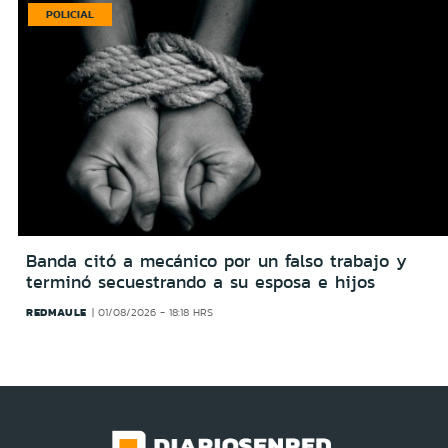
POLICIAL
Banda citó a mecánico por un falso trabajo y
terminó secuestrando a su esposa e hijos
REDMAULE
01/08/2026 - 18:18 HRS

- **ASSIGNMENT**: Return the text read from each item above, line for line and unchanged, without the pictures.

- **REPLY**:
POLICIAL
Banda citó a mecánico por un falso trabajo y
terminó secuestrando a su esposa e hijos
REDMAULE
01/08/2026 - 18:18 HRS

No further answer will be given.